As if there is a choice ... unless one considers boring full chat into what lies beyond the runway.
Well, it beats running off the end of the runway at full power.

Coming into Oshkosh doing the warbird approach to Runway 36R the year the F16 went off the end of 36L, the tower told me they wanted me to continue off the end of the runway. They then added "On purpose, there's a taxiway there."
 
Bumping this.

I’m not sure why, but something reminded me of this today. It’s worth remembering that sometime things are just not going to work, so be the PIC and do what needs doing.
 
The write up, pictures, CVR transcript, and the NTSB praise of the flight crew's professionalism is a really interesting read. Those two pilots likely saved the lives of the University of Michigan men's basketball team.


I pasted a quote below from the report, and it's a satisfying bit of information. I thought the check airman (PM) in the right seat showed commendable restraint in allowing the PF to abort the takeoff without touching the yoke and assisting with maximum braking, spoiler deployment, and application of reverse thrust

It could have had terrible outcome, the captain handled what must have been a huge surprise with his quick thinking and actions.

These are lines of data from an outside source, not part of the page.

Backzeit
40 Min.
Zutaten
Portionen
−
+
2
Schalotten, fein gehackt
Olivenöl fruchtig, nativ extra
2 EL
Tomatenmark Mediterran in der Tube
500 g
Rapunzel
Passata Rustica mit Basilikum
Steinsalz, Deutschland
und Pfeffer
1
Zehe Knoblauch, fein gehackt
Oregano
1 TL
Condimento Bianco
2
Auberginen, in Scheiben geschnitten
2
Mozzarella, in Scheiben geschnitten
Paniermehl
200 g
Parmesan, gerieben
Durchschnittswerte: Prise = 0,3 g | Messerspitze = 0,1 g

Excerpt from the probable cause statement of the report:

Contributing to the survivability of the accident was the captain’s timely and appropriate decision to reject the takeoff, the check airman’s disciplined adherence to standard operating procedures after the captain called for the rejected takeoff, and the dimensionally compliant runway safety area where the overrun occurred.